January 16, 2017

The Arc-E-Tect's Predictions for 2017 - API's and Webservices [2/10]

The Arc-E-Tect's Prediction on API's

It's 2017, meaning 2016 is a done deal, and most of my predictions for 2016 (I predicted them about a year ago, but never got around documenting them in any form) have proven to be absolutely bogus. Which leads me to come up with my predictions for 2017 and properly document them. So continue your effort reading this post and hopefully you'll enjoy reading them. Unfortunately we'll have to wait for about a year to find out to what extent I got it all right, but for now, ... API's!

Why API's? Well, API's are all the rage and everybody and their mother is working on platforms, and as we all know; Without API's there is no platform.

API's in, Webservices out

Okay, in 2017 we'll feel ashamed when we talk about web-services and SOA. Instead we'll talk about API's. This is closely related to my first prediction on Microservices, which you can read here.

API's are basically another word for webservice to many people. So there's not much different here. Just as with the Microservices, we'll see mentioning of API's more and more where in the past we talked about webservices. Until people are referring to platforms, something that is really picking traction. Still I'm not talking about platforms, but about API's instead.

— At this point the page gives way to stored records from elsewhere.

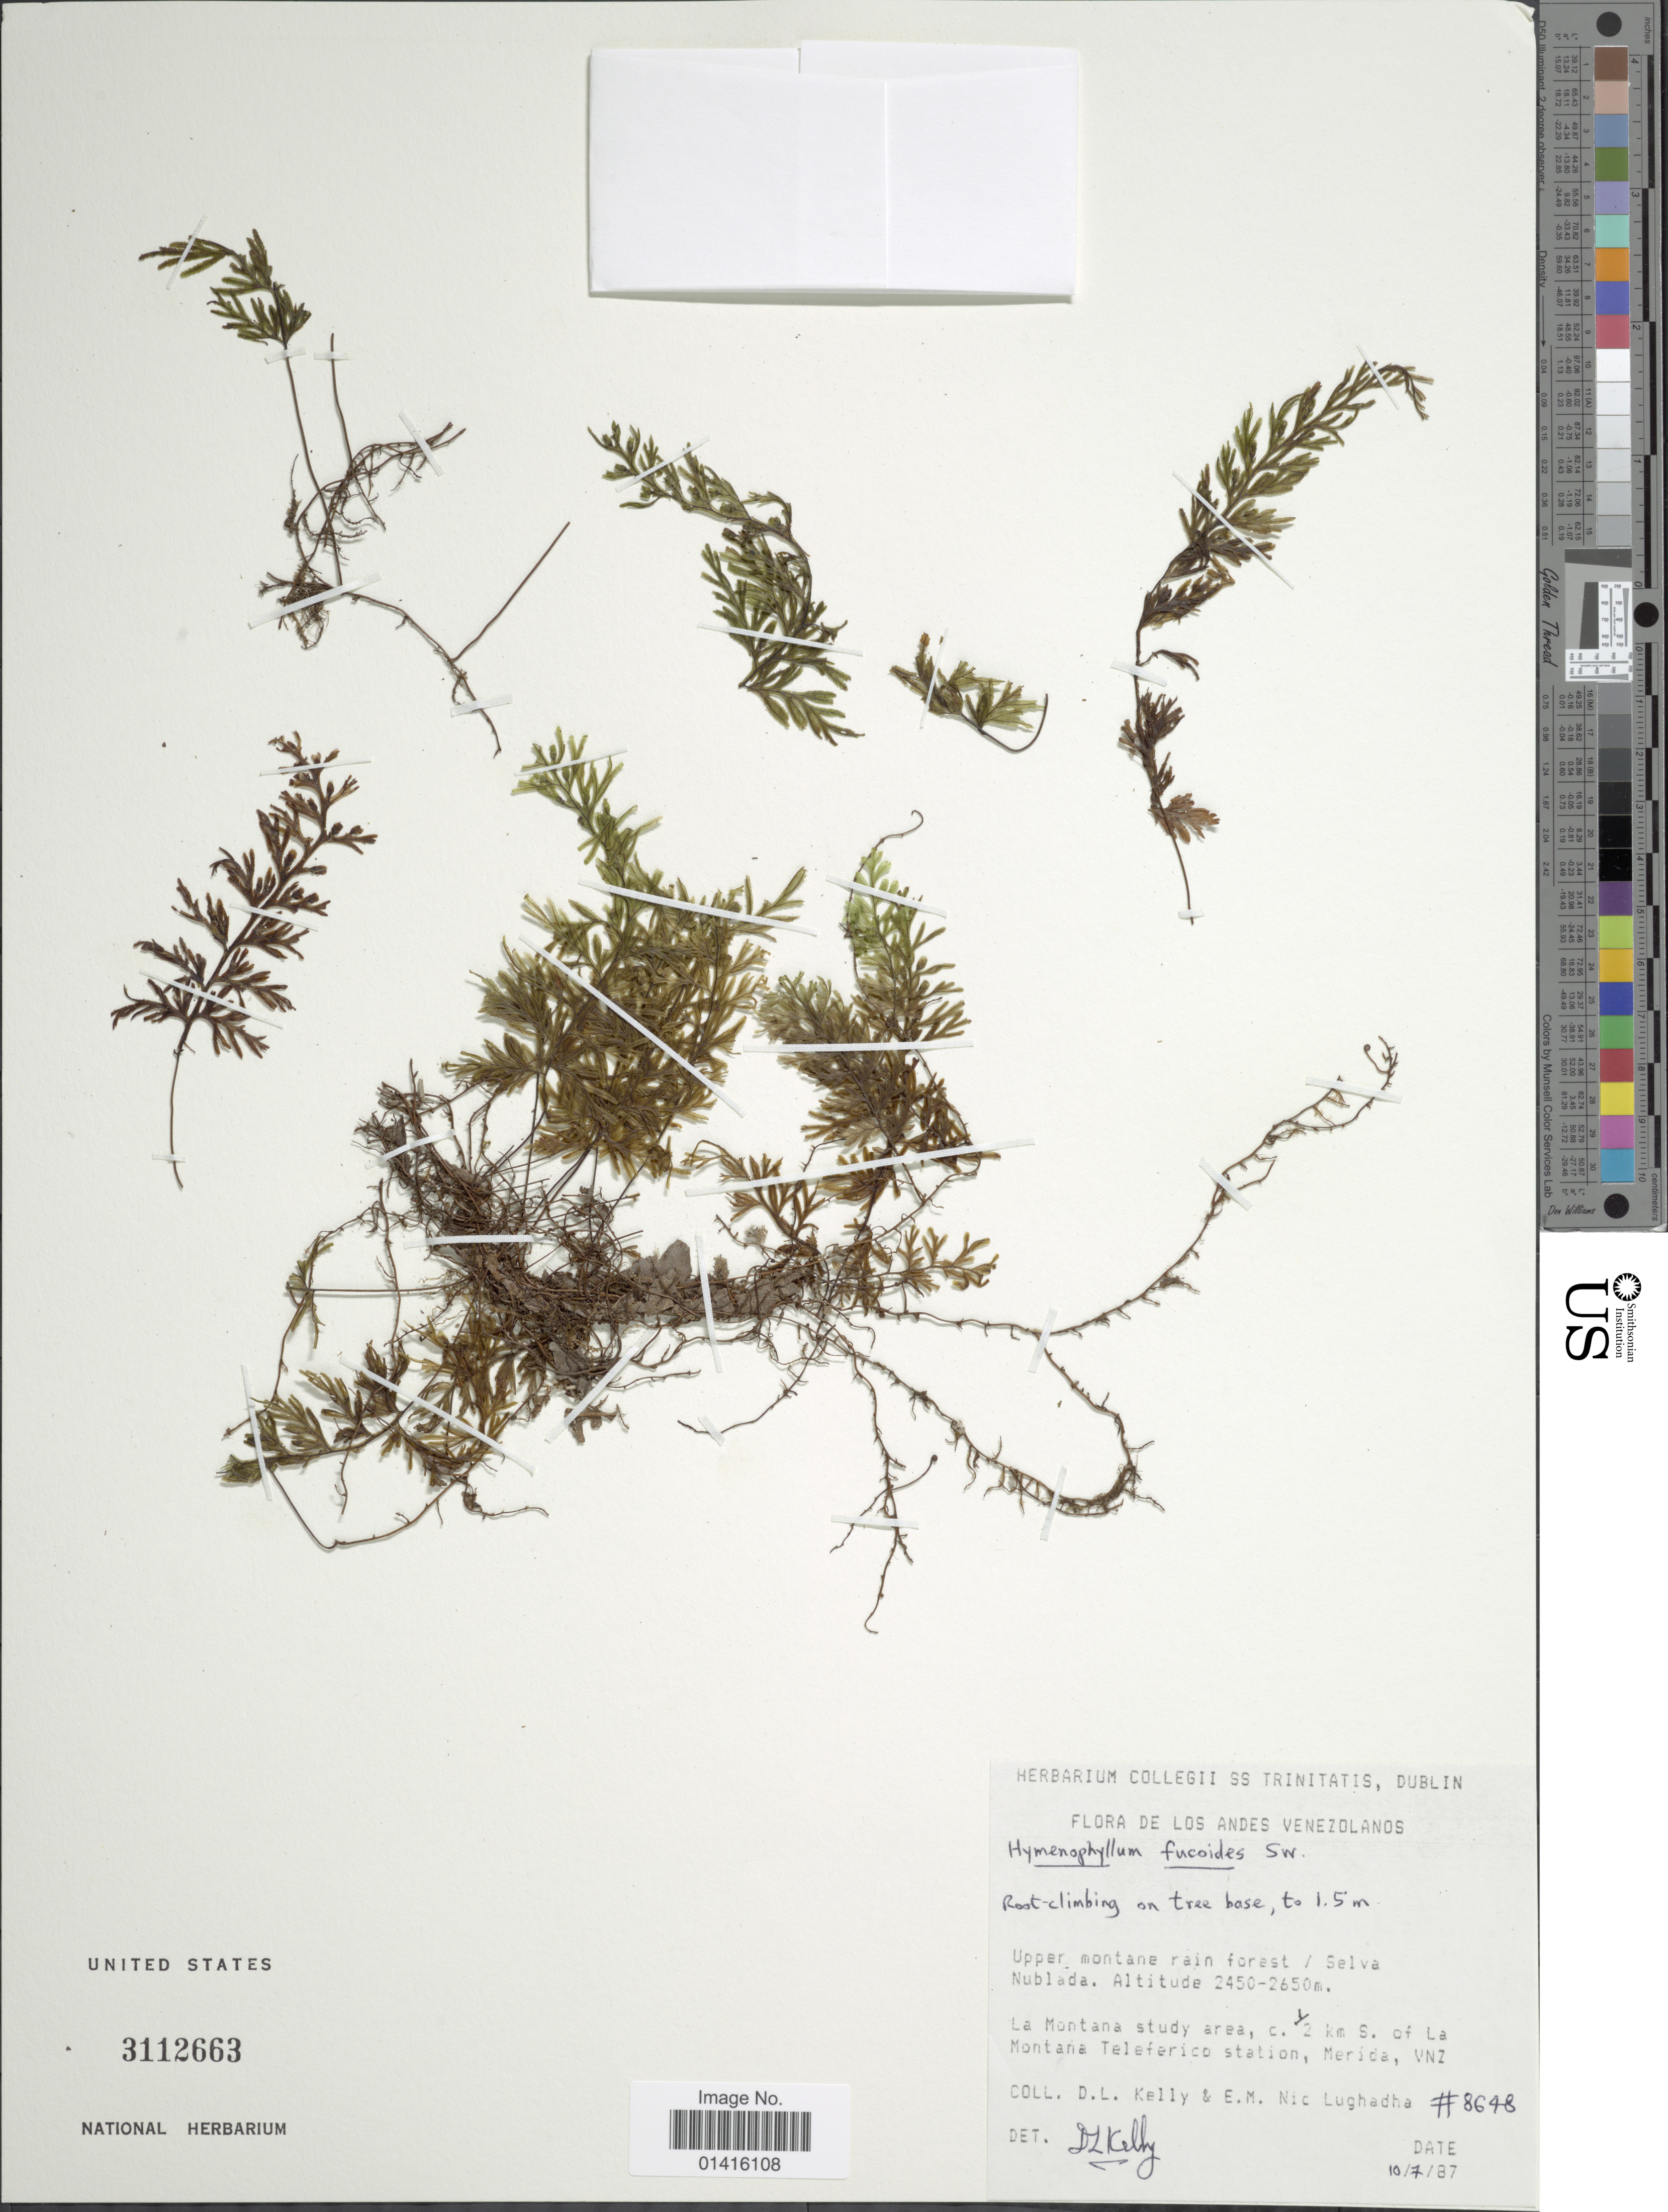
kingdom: Plantae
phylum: Tracheophyta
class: Polypodiopsida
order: Hymenophyllales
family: Hymenophyllaceae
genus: Hymenophyllum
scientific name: Hymenophyllum fucoides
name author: (Sw.) Sw.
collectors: D. Kelly & E. Nic Lughadha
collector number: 8648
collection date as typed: Transcribed d/m/y: 10/7/87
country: Venezuela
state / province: Mérida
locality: Los Andes Venezolanos, Upper montane rain forest/Selva Nublada, La Montana study area, c. 1/2 km S. of La Montana Teleferico station, Merida, VNZ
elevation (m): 2450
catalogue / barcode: US 3112663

The reason for this is their strong relationship with Microservices. Delivery of a platform is a strategic decision that defines the direction in which an organisation is thinking about products. API's, which expose the functionality of a platform, are products. You can read all about this in my series on API Management on Azure, which you can find here. Other than web-services, which are pieces of functionality and/or data exposed via a well defined interface, API's are always targeted at an external consumer of the service. In other words, an API never knows who's calling nor does it make any assumptions about who's calling. Web-services on the other hand might very well be limited to a known set of consumers and make assumptions about their consumers.

The promise of web-services, predominantly a decoupling between functionalities in an IT landscape, is limited to those case where the web-service, or rather it's interface is treated as an API. API's, almost by definition, are bound to deliver on the promise of decoupling. When developed properly, taken care of and fronting independent pieces of software, API's are the closest thing to silver bullets in software we've come across so far. And since we love silver bullets, API's are in, web-services turned out to be just plain old regular bullets, so they're out.